*Task to complete:*
Every line below between the line holding "Belåningsgrad och amorteringskrav" and the line holding "amortering.", inclusive, should be repeated exactly, and all other lines omitted.

*Supplied entries:*
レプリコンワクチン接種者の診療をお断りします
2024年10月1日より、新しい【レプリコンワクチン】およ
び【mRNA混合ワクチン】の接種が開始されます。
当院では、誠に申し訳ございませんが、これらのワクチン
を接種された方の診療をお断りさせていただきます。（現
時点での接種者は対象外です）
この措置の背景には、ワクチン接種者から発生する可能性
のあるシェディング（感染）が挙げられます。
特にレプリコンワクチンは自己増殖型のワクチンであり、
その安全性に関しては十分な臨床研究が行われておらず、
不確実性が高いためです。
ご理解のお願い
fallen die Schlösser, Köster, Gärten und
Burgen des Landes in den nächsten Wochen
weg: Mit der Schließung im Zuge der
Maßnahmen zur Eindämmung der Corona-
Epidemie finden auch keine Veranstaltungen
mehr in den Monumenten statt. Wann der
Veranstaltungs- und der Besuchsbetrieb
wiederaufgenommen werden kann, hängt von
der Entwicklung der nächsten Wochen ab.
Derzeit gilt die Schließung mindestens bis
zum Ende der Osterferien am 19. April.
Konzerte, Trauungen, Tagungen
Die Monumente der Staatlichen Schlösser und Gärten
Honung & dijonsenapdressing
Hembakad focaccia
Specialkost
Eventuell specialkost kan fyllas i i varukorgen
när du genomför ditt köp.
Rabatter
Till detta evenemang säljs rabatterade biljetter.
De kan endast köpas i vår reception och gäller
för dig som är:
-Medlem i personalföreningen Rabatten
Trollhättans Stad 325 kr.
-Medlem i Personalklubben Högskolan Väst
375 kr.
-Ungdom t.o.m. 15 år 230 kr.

* * *

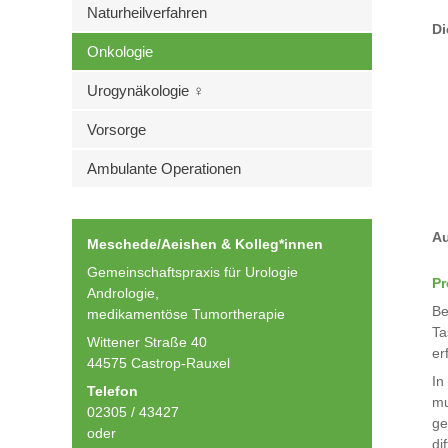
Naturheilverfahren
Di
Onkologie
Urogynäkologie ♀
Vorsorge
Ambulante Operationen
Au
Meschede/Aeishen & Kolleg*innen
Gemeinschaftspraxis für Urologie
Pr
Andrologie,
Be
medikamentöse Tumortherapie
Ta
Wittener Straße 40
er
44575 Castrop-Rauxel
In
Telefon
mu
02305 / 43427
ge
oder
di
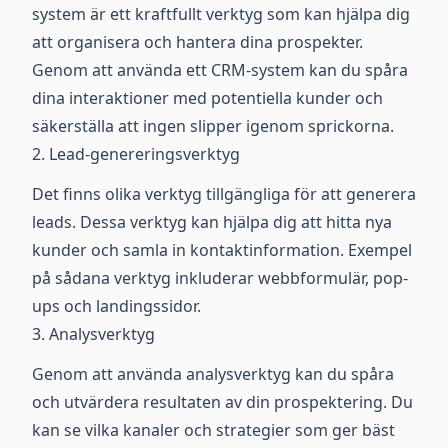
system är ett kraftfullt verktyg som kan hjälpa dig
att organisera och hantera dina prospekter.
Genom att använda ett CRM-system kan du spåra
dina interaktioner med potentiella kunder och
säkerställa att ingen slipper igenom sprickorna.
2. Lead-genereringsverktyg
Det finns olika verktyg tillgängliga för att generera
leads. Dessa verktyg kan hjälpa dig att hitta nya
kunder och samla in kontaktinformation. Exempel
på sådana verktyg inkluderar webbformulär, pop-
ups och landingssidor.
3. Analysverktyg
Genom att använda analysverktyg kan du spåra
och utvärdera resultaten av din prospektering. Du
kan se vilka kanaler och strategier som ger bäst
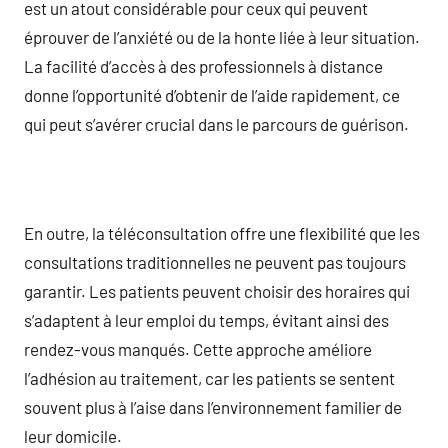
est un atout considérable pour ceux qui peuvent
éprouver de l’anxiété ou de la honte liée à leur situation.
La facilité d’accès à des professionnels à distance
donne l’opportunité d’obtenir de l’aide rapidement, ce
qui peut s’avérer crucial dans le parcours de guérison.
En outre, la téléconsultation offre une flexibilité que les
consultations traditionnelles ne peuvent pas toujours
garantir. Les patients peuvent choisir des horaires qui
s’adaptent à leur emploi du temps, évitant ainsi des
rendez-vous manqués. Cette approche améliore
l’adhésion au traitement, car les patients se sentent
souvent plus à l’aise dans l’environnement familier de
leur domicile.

==

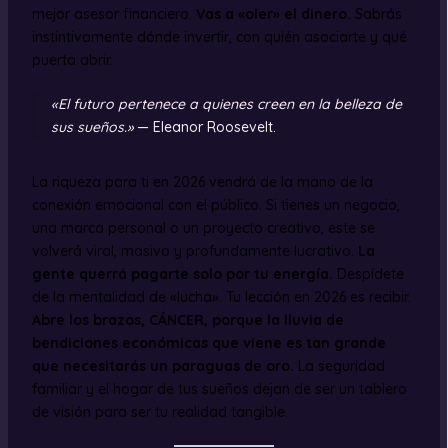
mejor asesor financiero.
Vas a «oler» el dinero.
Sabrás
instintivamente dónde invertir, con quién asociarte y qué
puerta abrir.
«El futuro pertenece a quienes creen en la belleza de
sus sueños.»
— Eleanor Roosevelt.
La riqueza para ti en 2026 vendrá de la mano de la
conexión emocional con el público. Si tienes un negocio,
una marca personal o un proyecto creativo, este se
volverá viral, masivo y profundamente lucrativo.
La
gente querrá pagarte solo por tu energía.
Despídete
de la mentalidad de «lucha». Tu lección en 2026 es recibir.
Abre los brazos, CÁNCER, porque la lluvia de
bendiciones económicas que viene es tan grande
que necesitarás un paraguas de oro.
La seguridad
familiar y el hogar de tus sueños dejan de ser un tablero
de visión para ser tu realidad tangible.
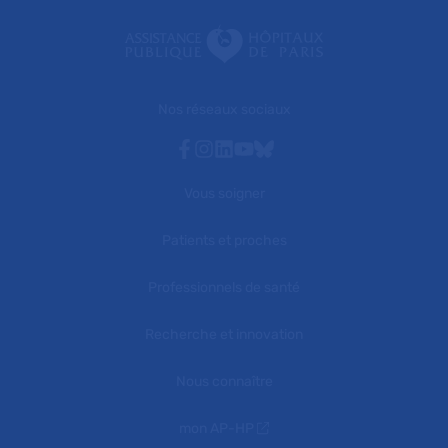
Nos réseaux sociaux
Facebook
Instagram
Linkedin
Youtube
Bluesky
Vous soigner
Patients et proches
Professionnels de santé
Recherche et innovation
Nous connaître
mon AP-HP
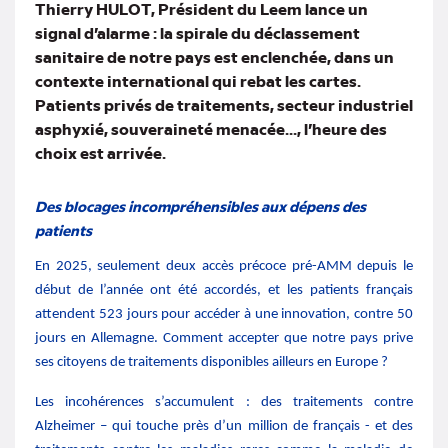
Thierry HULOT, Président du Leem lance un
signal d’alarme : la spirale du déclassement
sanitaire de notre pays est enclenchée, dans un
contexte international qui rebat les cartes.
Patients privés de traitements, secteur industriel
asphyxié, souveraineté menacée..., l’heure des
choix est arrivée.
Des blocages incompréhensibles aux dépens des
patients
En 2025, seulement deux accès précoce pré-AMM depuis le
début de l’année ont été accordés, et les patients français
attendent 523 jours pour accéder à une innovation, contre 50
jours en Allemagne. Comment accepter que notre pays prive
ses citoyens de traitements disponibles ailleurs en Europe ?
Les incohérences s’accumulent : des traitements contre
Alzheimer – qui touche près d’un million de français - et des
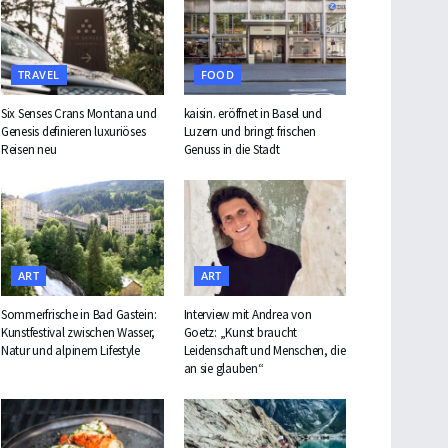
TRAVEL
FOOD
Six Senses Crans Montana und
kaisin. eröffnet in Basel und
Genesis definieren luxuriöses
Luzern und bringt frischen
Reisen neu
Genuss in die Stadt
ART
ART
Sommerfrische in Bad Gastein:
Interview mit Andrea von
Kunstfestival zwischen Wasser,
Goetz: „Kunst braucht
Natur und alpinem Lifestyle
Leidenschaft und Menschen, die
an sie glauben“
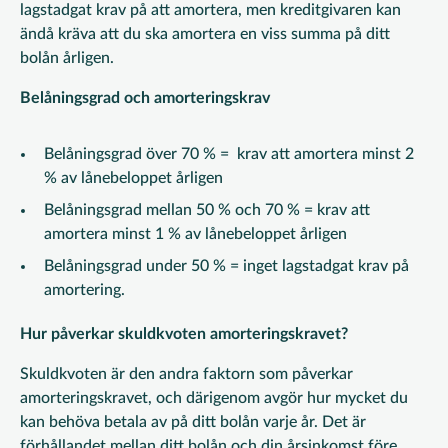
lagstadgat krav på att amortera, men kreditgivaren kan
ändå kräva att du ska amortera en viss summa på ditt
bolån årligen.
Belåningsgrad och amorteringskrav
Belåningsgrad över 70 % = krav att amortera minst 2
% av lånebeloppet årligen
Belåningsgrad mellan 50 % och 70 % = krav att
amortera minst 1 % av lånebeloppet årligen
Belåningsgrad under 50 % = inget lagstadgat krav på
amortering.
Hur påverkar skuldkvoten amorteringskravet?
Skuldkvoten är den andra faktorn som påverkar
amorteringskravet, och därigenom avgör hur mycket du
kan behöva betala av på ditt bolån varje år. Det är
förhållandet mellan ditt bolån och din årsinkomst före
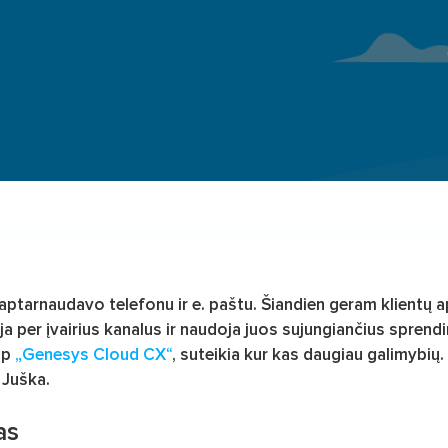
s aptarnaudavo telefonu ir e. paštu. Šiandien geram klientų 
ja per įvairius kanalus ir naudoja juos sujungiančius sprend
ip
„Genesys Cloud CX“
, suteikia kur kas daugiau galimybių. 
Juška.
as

*Response area:*
Belåningsgrad och amorteringskrav
Belåningsgrad över 70 % = krav att amortera minst 2
% av lånebeloppet årligen
Belåningsgrad mellan 50 % och 70 % = krav att
amortera minst 1 % av lånebeloppet årligen
Belåningsgrad under 50 % = inget lagstadgat krav på
amortering.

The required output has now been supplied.